Worried about the prospect of having your loan denied? For various reasons, this often happens to different people but there are certain measures you can take to improve your credit worthiness in future. Below are four recommended moves to make if your loan is denied.
The first thing you should consider doing after loan rejection is to order your FICO credit scores. These are very important when applying for a loan and most quick personal lenders reject applications with weak FICO credit scores. These weaknesses can be attributed to factors such as history of late payment of bills as well as missing payments. The FICO credits scores can be obtained from different national credit bureaus that oversee the operations of financial institutions that deal with money lending.
The second move you should take after your loan application has been rejected is to obtain your credit card report which is often obtained from different bureaus that specialise with credit issues. These reports give you details about your credit history and it is your responsibility to read them carefully. You need to make sure that there are no mistakes made on them since this can compromise on your credit worthiness. For example, it may appear that you have not repaid a certain debt or delayed repayment whilst you have properly done so. You should make sure that this information is corrected since this may compromise your ability to get your dream loan in future.
The other measure that you can take is to try to pay all your bills on time in future. This significantly increases your credit score though it may take some time to achieve a positive result. The lenders are wary of your trend in paying up your bills before they release a loan to you. There are long term benefits that can be achieved from keeping a clean record of bill payment since this helps to create trust in you among the lenders. There is no other guarantee that can convince the lenders that you are capable of repaying back your loan apart from viewing your track record with other financial institutions.

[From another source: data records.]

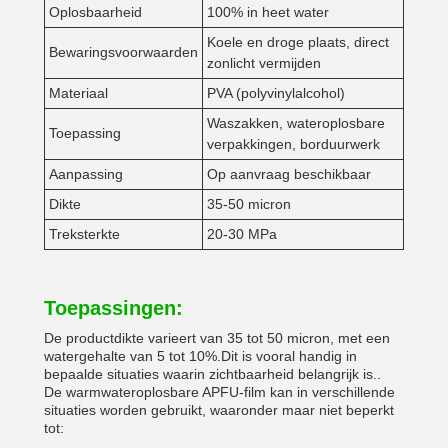
Oplosbaarheid
100% in heet water
Koele en droge plaats, direct
Bewaringsvoorwaarden
zonlicht vermijden
Materiaal
PVA (polyvinylalcohol)
Waszakken, wateroplosbare
Toepassing
verpakkingen, borduurwerk
Aanpassing
Op aanvraag beschikbaar
Dikte
35-50 micron
Treksterkte
20-30 MPa
Toepassingen:
De productdikte varieert van 35 tot 50 micron, met een
watergehalte van 5 tot 10%.Dit is vooral handig in
bepaalde situaties waarin zichtbaarheid belangrijk is..
De warmwateroplosbare APFU-film kan in verschillende
situaties worden gebruikt, waaronder maar niet beperkt
tot:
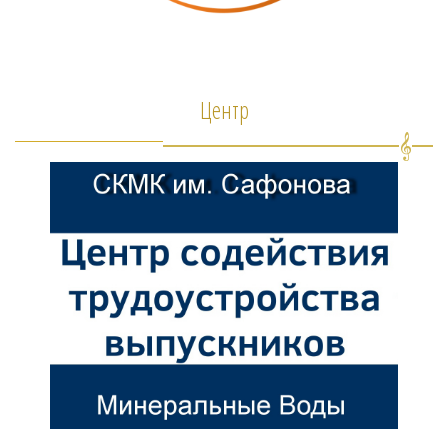
Центр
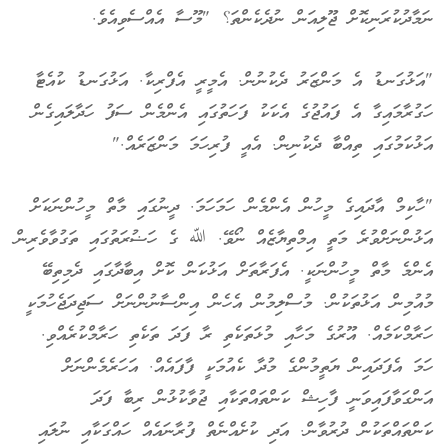
ނަމާދުކުރަނިކޮށް ޖޫލިއަން ނުދެކެންތަ؟ "މޫސާ އެއްސެވިއެވެ.
"އަޅުގަނޑު އެ މަންޒަރު ދެކުނުން. އެމީރީ އެފްރިކާ. އަޅުގަނޑު ކުއެޓާ
ހަގުރާމައިގާ އެ ފައުޖުގެ އެކަކު ފަހަތުގައި އެންމެން ސަފު ހަދާލައިގެން
އަޅުކަމުގައި ތިއްބާ ދެކުނިން. އެއީ ފުރިހަމަ މަންޒަރެއް."
"ހާކިމް އާދައިގެ މީހުން އެންމެން ހަމަހަމަ. ދީނުގައި މާތް މީހުންނަކަށް
އަޅުންނަށްވުރެ މަތީ އިމްތިޔާޒެއް ނޯވޭ. ﷲ ގެ ހަޟުރަތުގައި ތަގުވާވެރިން
އެންމެ މާތް މީހުންނަކީ. އެފަރާތަށް އަޅުކަން ކޮށް އިބާދާގައި ދެމިތިބޭ
މުއުމިން އަޅުތަކުން. މުސްލިމުން އެހެން އިންސާނުންނަށް ސަޖިދަޖެހުމަކީ
ހަރާމްކަމެއް. އޫރުގެ މަހާއި މުޅަތަކެތި ރާ ފަދަ ތަކެތި ހަރާމްކުރެއްވި.
ހަމަ އެފަދައިން ޔަތީމުންގެ މުދާ ކެއުމަކީ ފާފައެއް. އަހަރެމެންނަށް
އަންގަވާފައިވަނީ ފާހިޝް ކަންތައްތަކާއި ޖުވާކުޅުން ރިބާ ފަދަ
ކަންތައްތަކުން ދުރުވާން. އަދި ކުށެއްނެތް ފުރާނައެއް ހައްގަކާއި ނުލައި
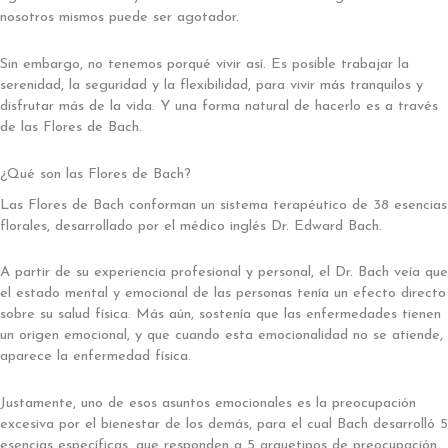
nosotros mismos puede ser agotador.
Sin embargo, no tenemos porqué vivir así. Es posible trabajar la
serenidad, la seguridad y la flexibilidad, para vivir más tranquilos y
disfrutar más de la vida. Y una forma natural de hacerlo es a través
de las Flores de Bach.
¿Qué son las Flores de Bach?
Las Flores de Bach conforman un sistema terapéutico de 38 esencias
florales, desarrollado por el médico inglés Dr. Edward Bach.
A partir de su experiencia profesional y personal, el Dr. Bach veía que
el estado mental y emocional de las personas tenía un efecto directo
sobre su salud física. Más aún, sostenía que las enfermedades tienen
un origen emocional, y que cuando esta emocionalidad no se atiende,
aparece la enfermedad física.
Justamente, uno de esos asuntos emocionales es la preocupación
excesiva por el bienestar de los demás, para el cual Bach desarrolló 5
esencias específicas, que responden a 5 arquetipos de preocupación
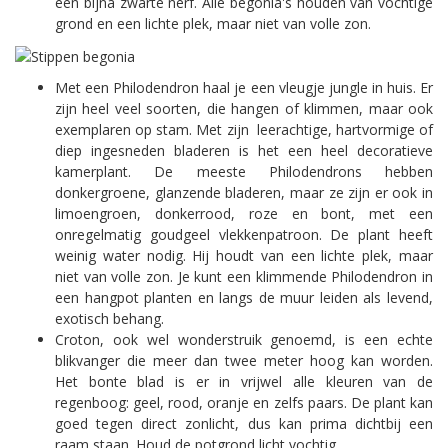
een bijna zwarte nerf. Alle begonia's houden van vochtige
grond en een lichte plek, maar niet van volle zon.
Met een Philodendron haal je een vleugje jungle in huis. Er
zijn heel veel soorten, die hangen of klimmen, maar ook
exemplaren op stam. Met zijn leerachtige, hartvormige of
diep ingesneden bladeren is het een heel decoratieve
kamerplant. De meeste Philodendrons hebben
donkergroene, glanzende bladeren, maar ze zijn er ook in
limoengroen, donkerrood, roze en bont, met een
onregelmatig goudgeel vlekkenpatroon. De plant heeft
weinig water nodig. Hij houdt van een lichte plek, maar
niet van volle zon. Je kunt een klimmende Philodendron in
een hangpot planten en langs de muur leiden als levend,
exotisch behang.
Croton, ook wel wonderstruik genoemd, is een echte
blikvanger die meer dan twee meter hoog kan worden.
Het bonte blad is er in vrijwel alle kleuren van de
regenboog: geel, rood, oranje en zelfs paars. De plant kan
goed tegen direct zonlicht, dus kan prima dichtbij een
raam staan. Houd de potgrond licht vochtig.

The fourth and very important step you can take improve your chances of loan approval in future is that you should always strive to maintain your monthly debts at minimal levels. For instance, many lenders require that the debt-to-income ratio should not be more than 43 % of the monthly gross income since this will give a bad image about your credit worthiness. There are high chances of the loans being denied if the monthly debt-income ratios are very high since this will portray a negative image that the borrower heavily relies on debts for sustenance. This creates a very bad image since the lenders need to be convinced that you have a genuine cause for applying for a loan. However, if the previous trend shows that you survive on debts, then chances of the loan application being rejected are high.